* What you will do *
Transcribe the data that follows without changing a word, and omit the pictures.

(Stored data entries)
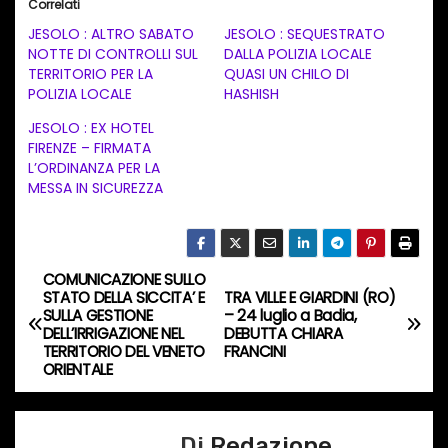
Correlati
c
JESOLO : ALTRO SABATO
JESOLO : SEQUESTRATO
a
NOTTE DI CONTROLLI SUL
DALLA POLIZIA LOCALE
TERRITORIO PER LA
QUASI UN CHILO DI
m
POLIZIA LOCALE
HASHISH
e
JESOLO : EX HOTEL
n
FIRENZE – FIRMATA
t
L’ORDINANZA PER LA
MESSA IN SICUREZZA
o
i
n
c
COMUNICAZIONE SULLO
N
STATO DELLA SICCITA’ E
TRA VILLE E GIARDINI (RO)
o
SULLA GESTIONE
– 24 luglio a Badia,
a
r
DELL’IRRIGAZIONE NEL
DEBUTTA CHIARA
TERRITORIO DEL VENETO
FRANCINI
s
v
ORIENTALE
o
i
…
Di
Redazione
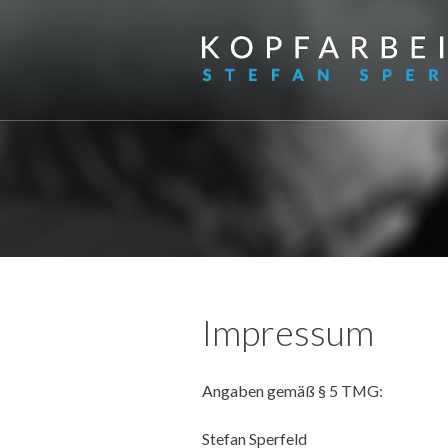
Impressum
Angaben gemäß § 5 TMG:
Stefan Sperfeld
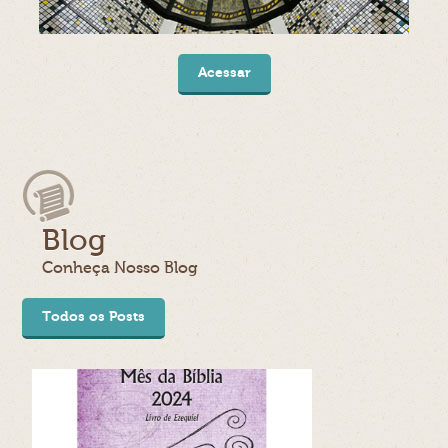
Acessar
Blog
Conheça Nosso Blog
Todos os Posts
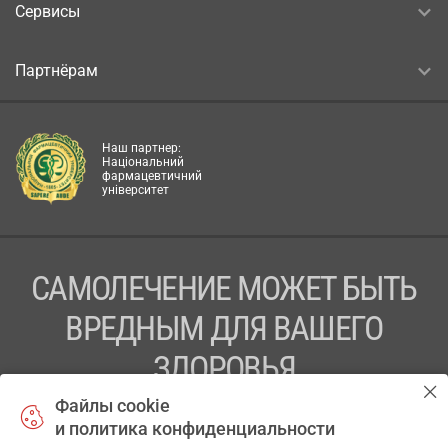
Сервисы
Партнёрам
Наш партнер:
Національний
фармацевтичний
університет
САМОЛЕЧЕНИЕ МОЖЕТ БЫТЬ
ВРЕДНЫМ ДЛЯ ВАШЕГО
ЗДОРОВЬЯ
Файлы cookie
ПЕРЕД ПРИМЕНЕНИЕМ ПРЕПАРАТА
и политика конфиденциальности
ПРОКОНСУЛЬТИРУЙТЕСЬ С ВРАЧОМ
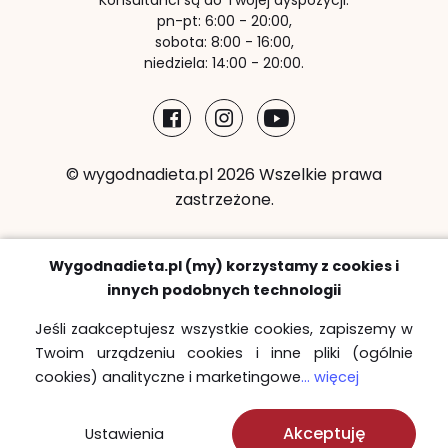
Konsultanci są do Twojej dyspozycji:
pn-pt: 6:00 - 20:00,
sobota: 8:00 - 16:00,
niedziela: 14:00 - 20:00.
© wygodnadieta.pl 2026 Wszelkie prawa
zastrzeżone.
Metody płatności:
Wygodnadieta.pl (my) korzystamy z cookies i
innych podobnych technologii
Jeśli zaakceptujesz wszystkie cookies, zapiszemy w
Twoim urządzeniu cookies i inne pliki (ogólnie
Strefy bezpłatnych dostaw
cookies) analityczne i marketingowe
... więcej
Sprawdź
Akceptuję
Ustawienia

* Your solution *
Correlati
c
JESOLO : ALTRO SABATO
JESOLO : SEQUESTRATO
a
NOTTE DI CONTROLLI SUL
DALLA POLIZIA LOCALE
TERRITORIO PER LA
QUASI UN CHILO DI
m
POLIZIA LOCALE
HASHISH
e
JESOLO : EX HOTEL
n
FIRENZE – FIRMATA
t
L’ORDINANZA PER LA
MESSA IN SICUREZZA
o
i
n
c
COMUNICAZIONE SULLO
N
STATO DELLA SICCITA’ E
TRA VILLE E GIARDINI (RO)
o
SULLA GESTIONE
– 24 luglio a Badia,
a
r
DELL’IRRIGAZIONE NEL
DEBUTTA CHIARA
TERRITORIO DEL VENETO
FRANCINI
s
v
ORIENTALE
o
i
…
Di
Redazione
Impressum
Angaben gemäß § 5 TMG:
Stefan Sperfeld
Acessar
Blog
Conheça Nosso Blog
Todos os Posts
Сервисы
Партнёрам
Наш партнер:
Національний
фармацевтичний
університет
САМОЛЕЧЕНИЕ МОЖЕТ БЫТЬ
ВРЕДНЫМ ДЛЯ ВАШЕГО
ЗДОРОВЬЯ
Файлы cookie
ПЕРЕД ПРИМЕНЕНИЕМ ПРЕПАРАТА
и политика конфиденциальности
ПРОКОНСУЛЬТИРУЙТЕСЬ С ВРАЧОМ
Konsultanci są do Twojej dyspozycji:
pn-pt: 6:00 - 20:00,
sobota: 8:00 - 16:00,
niedziela: 14:00 - 20:00.
© wygodnadieta.pl 2026 Wszelkie prawa
zastrzeżone.
Metody płatności:
Wygodnadieta.pl (my) korzystamy z cookies i
innych podobnych technologii
Jeśli zaakceptujesz wszystkie cookies, zapiszemy w
Twoim urządzeniu cookies i inne pliki (ogólnie
Strefy bezpłatnych dostaw
cookies) analityczne i marketingowe
... więcej
Sprawdź
Akceptuję
Ustawienia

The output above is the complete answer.